By Elise Worthington and Stephanie Smail
Health advocates are concerned more children are being born with foetal alcohol spectrum disorder (FASD) in Australia because women are getting mixed messages.
The National Health and Medical Research Council (NHMRC) changed the guidelines on drinking during pregnancy in 2009.
Since then it has recommended pregnant women abstain from drinking alcohol, as there is no safe level of alcohol consumption during pregnancy.
Around 3,000 babies a year are born with FASD, a number that may be rising when it should be falling.
Michael Thorne from the Foundation for Alcohol Research and Education says the message is still not getting through.
“We know that too many of those health professionals are not aware of what the NHMRC guidelines say,” he said.
NHMRC guidelines on alcohol consumption during pregnancy:
Maternal alcohol consumption can harm the developing foetus or breastfeeding baby.
- For women who are pregnant or planning a pregnancy, not drinking is the safest option.

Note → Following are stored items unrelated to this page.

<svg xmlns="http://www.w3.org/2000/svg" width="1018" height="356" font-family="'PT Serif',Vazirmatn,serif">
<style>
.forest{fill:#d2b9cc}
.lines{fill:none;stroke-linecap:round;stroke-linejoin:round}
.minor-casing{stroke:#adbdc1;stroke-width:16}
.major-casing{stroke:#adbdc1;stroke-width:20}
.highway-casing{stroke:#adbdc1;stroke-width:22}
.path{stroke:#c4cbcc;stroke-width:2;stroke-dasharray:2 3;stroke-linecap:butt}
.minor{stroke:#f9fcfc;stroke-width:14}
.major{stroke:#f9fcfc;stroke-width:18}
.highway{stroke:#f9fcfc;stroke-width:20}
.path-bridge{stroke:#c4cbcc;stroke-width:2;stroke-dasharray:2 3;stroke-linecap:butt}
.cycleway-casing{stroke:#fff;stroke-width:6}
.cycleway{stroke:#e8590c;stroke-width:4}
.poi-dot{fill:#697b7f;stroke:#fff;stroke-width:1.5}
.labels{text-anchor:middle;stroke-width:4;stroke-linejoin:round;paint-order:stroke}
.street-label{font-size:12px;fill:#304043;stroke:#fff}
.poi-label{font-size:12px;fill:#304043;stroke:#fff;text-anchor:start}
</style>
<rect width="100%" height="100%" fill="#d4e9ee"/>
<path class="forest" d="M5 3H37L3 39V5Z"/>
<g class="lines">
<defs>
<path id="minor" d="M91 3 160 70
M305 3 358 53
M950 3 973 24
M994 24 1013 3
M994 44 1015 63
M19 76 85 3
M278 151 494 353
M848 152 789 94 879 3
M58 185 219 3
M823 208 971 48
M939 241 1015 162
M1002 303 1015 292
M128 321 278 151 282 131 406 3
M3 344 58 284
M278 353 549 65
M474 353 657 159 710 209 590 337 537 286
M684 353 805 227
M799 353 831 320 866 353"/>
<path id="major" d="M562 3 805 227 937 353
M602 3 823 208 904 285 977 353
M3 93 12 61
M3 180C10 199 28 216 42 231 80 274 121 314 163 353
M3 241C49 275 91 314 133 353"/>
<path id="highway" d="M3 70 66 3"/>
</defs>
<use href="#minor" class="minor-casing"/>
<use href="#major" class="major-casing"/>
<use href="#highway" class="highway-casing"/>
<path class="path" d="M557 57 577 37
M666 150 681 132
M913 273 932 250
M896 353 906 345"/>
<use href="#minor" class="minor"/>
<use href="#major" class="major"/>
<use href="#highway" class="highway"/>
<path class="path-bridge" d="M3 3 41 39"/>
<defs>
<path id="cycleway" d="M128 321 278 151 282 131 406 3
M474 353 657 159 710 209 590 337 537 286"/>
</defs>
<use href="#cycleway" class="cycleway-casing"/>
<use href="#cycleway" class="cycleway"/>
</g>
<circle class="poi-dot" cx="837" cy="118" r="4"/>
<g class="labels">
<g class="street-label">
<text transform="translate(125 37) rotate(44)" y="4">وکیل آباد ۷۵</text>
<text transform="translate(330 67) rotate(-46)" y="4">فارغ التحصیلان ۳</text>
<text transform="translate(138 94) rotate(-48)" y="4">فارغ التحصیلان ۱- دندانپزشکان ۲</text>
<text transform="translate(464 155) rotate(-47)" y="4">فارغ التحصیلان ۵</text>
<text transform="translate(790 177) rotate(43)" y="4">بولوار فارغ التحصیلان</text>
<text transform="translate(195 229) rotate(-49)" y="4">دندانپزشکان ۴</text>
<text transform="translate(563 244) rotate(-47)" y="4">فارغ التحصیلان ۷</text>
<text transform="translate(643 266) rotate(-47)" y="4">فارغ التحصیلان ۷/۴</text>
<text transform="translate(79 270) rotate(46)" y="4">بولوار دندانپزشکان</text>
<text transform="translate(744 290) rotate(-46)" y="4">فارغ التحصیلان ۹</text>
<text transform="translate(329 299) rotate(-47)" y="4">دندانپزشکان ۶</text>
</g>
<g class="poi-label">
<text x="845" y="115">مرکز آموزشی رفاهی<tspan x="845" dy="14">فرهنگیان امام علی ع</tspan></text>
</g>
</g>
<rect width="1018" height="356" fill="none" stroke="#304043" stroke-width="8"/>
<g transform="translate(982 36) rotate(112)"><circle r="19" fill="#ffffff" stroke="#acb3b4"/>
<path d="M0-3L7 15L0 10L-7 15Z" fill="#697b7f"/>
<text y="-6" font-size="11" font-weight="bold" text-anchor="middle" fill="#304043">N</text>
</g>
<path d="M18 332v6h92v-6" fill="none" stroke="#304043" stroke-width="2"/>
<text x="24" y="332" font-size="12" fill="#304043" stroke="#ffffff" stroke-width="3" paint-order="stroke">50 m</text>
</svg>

- For women who are breastfeeding, not drinking is the safest option.
“We suspect that the numbers are actually going up – we know that from the change in patterns of drinking among women of child-bearing age.”
Anne Russell gave birth to her two children in the 1980s and says she was told there was no harm in drinking alcohol during her pregnancies.
Both her sons have suffered the effects of FASD.
“If I had known when my oldest son was born that alcohol was the problem my younger son wouldn’t have been affected,” she said.
Possible symptoms include distinctive physical disabilities, behavioural problems and brain damage.
Ms Russell says the behavioural effects in her family have been damaging.
“It was only after my young son with full FASD became an adolescent,” she said.
“He started using drugs and alcohol, sex, he just went completely off the rails.”
She expressed dismay that two decades later women are still not being told of the risks.
Research shows 50 per cent of pregnant women drink alcohol before they know they are pregnant and 20 per cent continue to drink after they know they are pregnant.
Some doctors unaware of risks
University of Sydney professor of paediatrics and child health Elizabeth Elliot says doctors should be taught about the risks of alcohol during pregnancy early in their training.
“Patients tell us they’re getting mixed messages,” she said.
“Some doctors will say it will relax you and won’t do any harm, others will say it’s best not to drink during pregnancy.
“Clearly this needs to be incorporated into curriculums.
“We’re all obliged to do more training – colleges should include this in continuing education.”
The former federal government promised $ 20 million for research and prevention of FASD.
It is not yet clear if the Abbott Government will honour that pledge.
Professor Mike Daube from the Public Health Association of Australia says government funding for education should be a priority.
“People don’t like to be told that not drinking in pregnancy is the safest choice, but that’s what the evidence tells us,” he said.
“The Federal Government gets something over $ 7 billion a year in revenue from alcohol tax so $ 20 or $ 30 million a year for FASD would quite literally be a drop in the alcoholic ocean.”